The diagnosis of foregut cyst follows three basic criteria: to be covered by a layer of smooth muscle, to contain remnants of foregut-derived epithelium and to be attached to a portion of the foregut(3). The term foregut cyst encompasses the bronchogenic cyst and the esophageal duplication cysts, among others. The reported case shows, through histology, foregut-derived epithelium (ciliated pseudostratified – respiratory-type), attached to the tongue, meeting enough criteria to be classified as a foregut cyst. The macroscopic characteristics are also consistent with this hypothesis, since the foregut cyst usually presents as a cystic mass, with well-defined and well-circumscribed contours(2), as demonstrated by the patient’s CT.

The subclass of the foregut cyst is predominantly determined by the histological type found in the cyst(1), so the anatomopathological analysis of the surgical specimen is required.

Bronchogenic cyst is the nomenclature to cystic formations that contain classically respiratory ciliated pseudostratified epithelium, goblet cells, smooth muscle cells and cartilaginous tissue. Its most common location is parabronchi, and can occur anywhere in the tracheobronchial tree. The bronchogenic cyst represents about 60% of all mediastinal cysts(3). However, there are reports of bronchogenic cysts in unusual regions, such as the tongue(4). Despite the absence of cartilaginous tissue, due to the typical histological characteristics of respiratory epithelium, the most appropriate subclass for the case at issue is bronchogenic cyst.
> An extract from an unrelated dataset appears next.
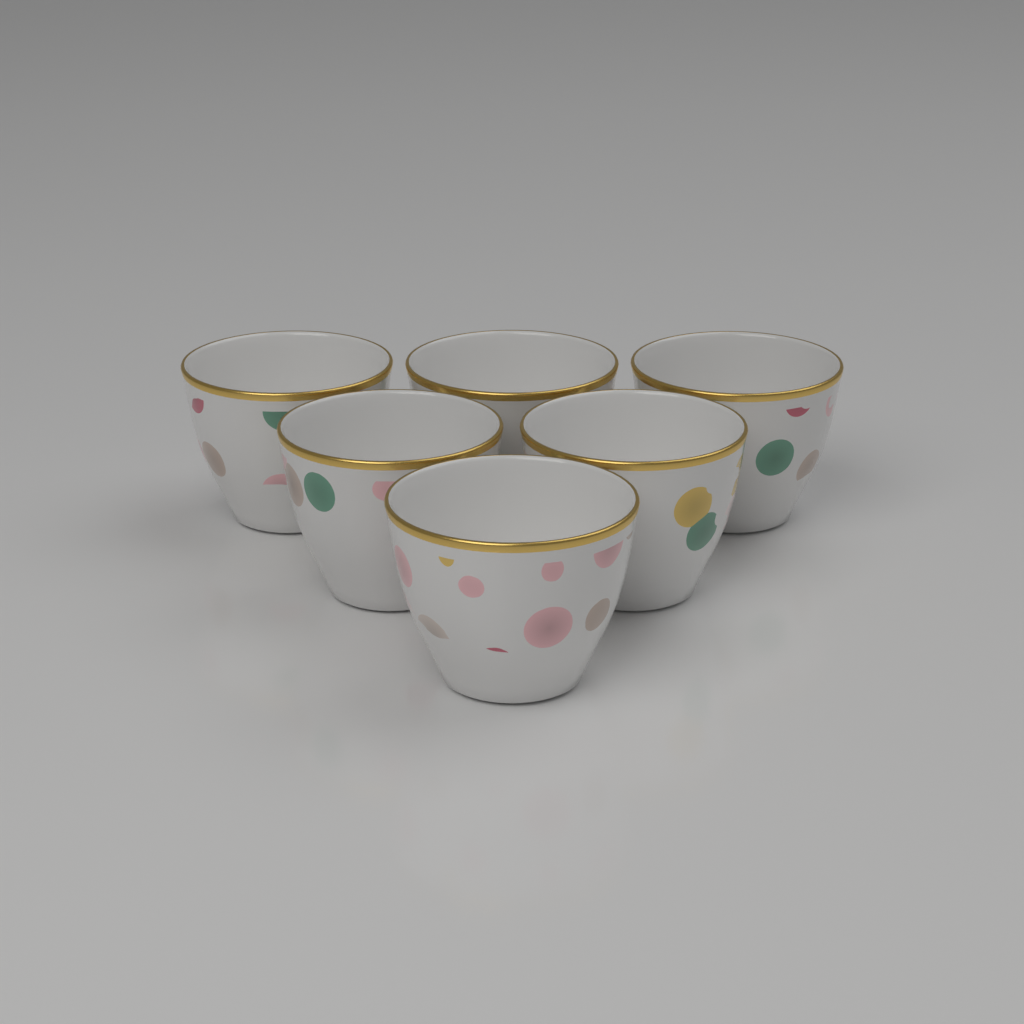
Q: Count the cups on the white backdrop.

The most conclusive way to determine the type of epithelium observed is the IHC, and it is possible to detect specific markers of certain tissues(2). In the case presented, the final determination of tissue type was made by the IHC study. Cytokeratins are the main markers for the immunohistochemical profile of the oral foregut cysts(5-7). Among them, the most used are CK20 and CK7. CK20 is found in skin cells and in normal gastrointestinal tract epithelium(8). Whereas CK7 is found in simple and transitional epithelia and in the luminal surface of the pseudostratified respiratory epithelium(8). In the case presented, IHC corroborated the findings observed in the histology, with CK20 negative and CK7 positive, a typical result of respiratory epithelium. Other markers used, including in this report, are S100 protein and smooth muscle actin. S100 protein is found in cells derived from the neural crest and in conjunctive cells, such as chondrocytes(9), and may be positive in bronchogenic cysts; however, in our case, it was negative because there was no cartilaginous tissue.


The divergences in the nomenclature of cysts related to structures from the foregut make it difficult to establish a specific case series, because they hinder the real estimated number and characteristics of the existing cases. Studies aimed at reviewing the multiple cases in the literature in order to search for patterns to classify these lesions would be relevant for both the teams involved in the treatment and the patients’ quality of life.